There are two scripts which were used exensively in this work.

 The first uses the CSD Python API to obtain information pertaining to all molecules within the primitive cell for a given cif file, ignoring molecules which have less atoms than some minimum size if specified. This script takes an entire directory of cif files and processes them in one session as sequentialy applying a script that processes a single cif file is very time consuming presumably because the CSD must be acessed on several occaisions as opposed to only once. I also procide a yml file which describes the python environment needed to use this script (csd_env.yml) and note that you will need acess to the CSD to create this environment. Guidance for building a conda environment which uses the CSD can be found at https://downloads.ccdc.cam.ac.uk/documentation/API/installation_notes.html The data is saved in a set of npy files that can be used in the next stage

The python libraries needed for all other scripts are in ph_env.yml.

The second script takes a single npy file which corresponds to a molecules in a primitive cell and generates a fixed number of points and/or vectors that correspond to atomic/molecular postions and orientation vectors (for example) as described in the thesis. There are a lot of different options that can be used in this script (including the restricted supercell approach) - I have used an argument parser which hopefully should make it reletively easy to figure out how to obtain the descired pointcloud. The output is another npy file and while these are saved with a different name I recommend ensuring that these are kept in a different directiory as to those npy files that correspond to primitive cells as the names are long and often confusing and it makes processing the storing the data easier.
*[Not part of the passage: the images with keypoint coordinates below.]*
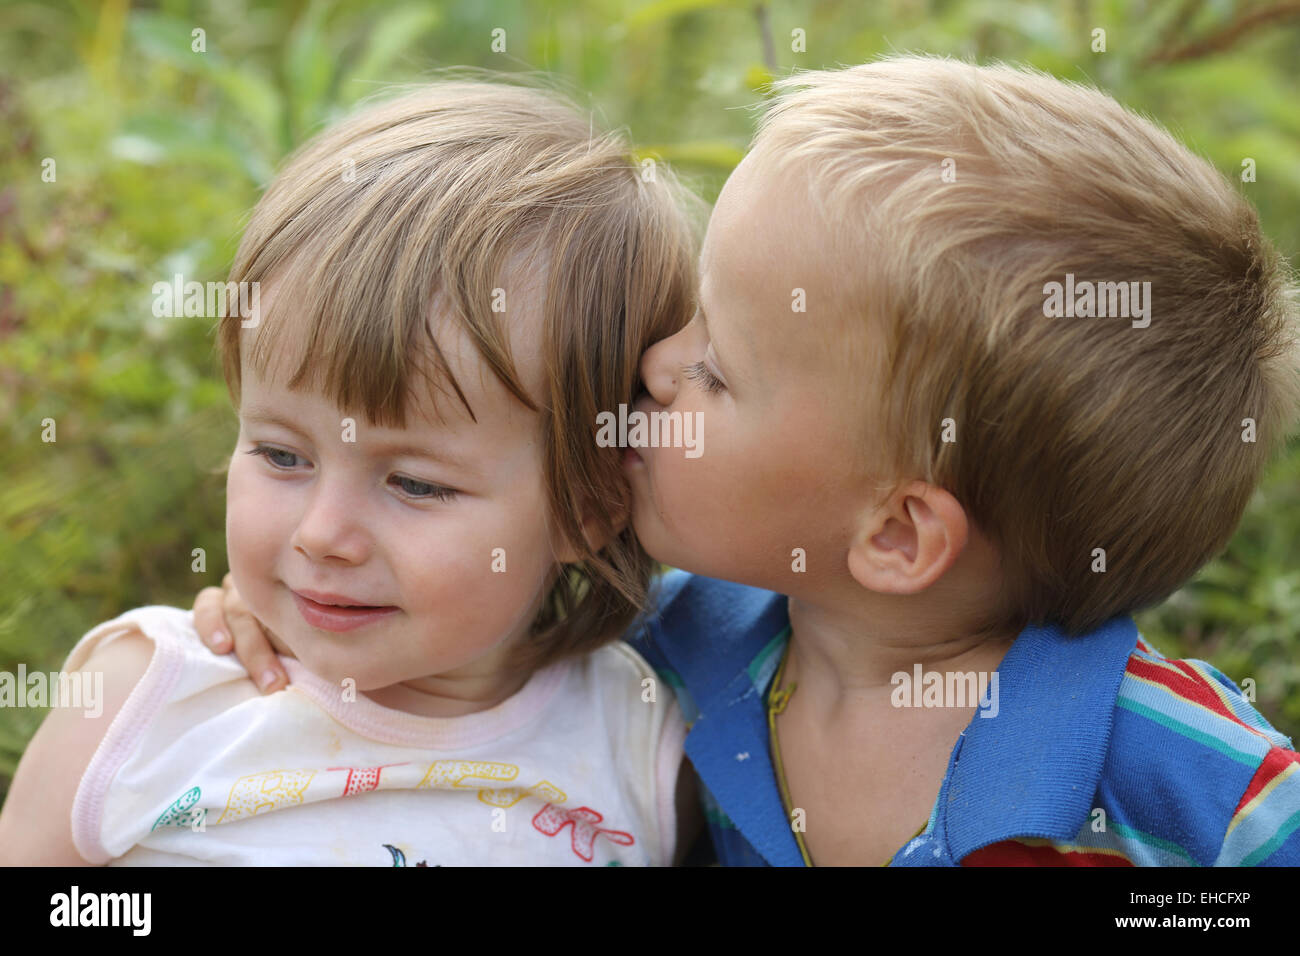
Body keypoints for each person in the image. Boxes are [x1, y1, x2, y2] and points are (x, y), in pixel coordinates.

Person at [194, 55, 1300, 866]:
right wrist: (267, 625)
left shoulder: (1186, 771)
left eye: (716, 369)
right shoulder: (673, 645)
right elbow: (440, 594)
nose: (654, 364)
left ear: (897, 534)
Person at [0, 78, 704, 866]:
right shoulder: (150, 696)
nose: (323, 534)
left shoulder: (639, 740)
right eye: (280, 455)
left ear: (586, 507)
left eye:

The persistent homology calculations themselves are actually quite easy to run and I found that running these on a jupyter notebook was the most straitforward approach. The npy files can be loaded (this gives a dictionary with keywords describing centroids and vectors so it should be easy to get what you need) in a jupyter session and processed (for exaple for might want to scale the vectors) and applied directly as input to a persistent homology calculation. I use the gudhi library for this but other libraries such as ripser or perseus should give similar results. The code ends up looking very simple such as 

diags = []
for struc in cents:
    rips = gd.RipsComplex(struc)
    simp = rips.create_simplex_tree(max_dimension = 0)
    diags.append(simp.persistence())

for generating a list of persistence diagrams from a list of centroid pointclouds (cents) with the Vietoris-Rips filtration with maximal dimesnion of zero see https://gudhi.inria.fr/python/latest/rips_complex_user.html. The conversion of diagrams to vector images is also straitforward and uses functions from the same library see https://gudhi.inria.fr/python/latest/representations.html

Sometimes when the alpha complex is used, as no maximial dimension may be specified, the calculation can be too time consuming or memory intensive to be completed in the jupyter environment. In this case, rather than running the writing a script after the above and running it elsewhere, I recommend using one of gudhi's built in persistent homology scripts which is much faster. More information can be found at https://gudhi.inria.fr/alphacomplex/ (the script is located in the library binaries that may be called from the command line)


I also provide the script used to generate persistent diagrams from the kde surface from a set of atoms in an xyz file (which could easily be obtained using the above two scripts).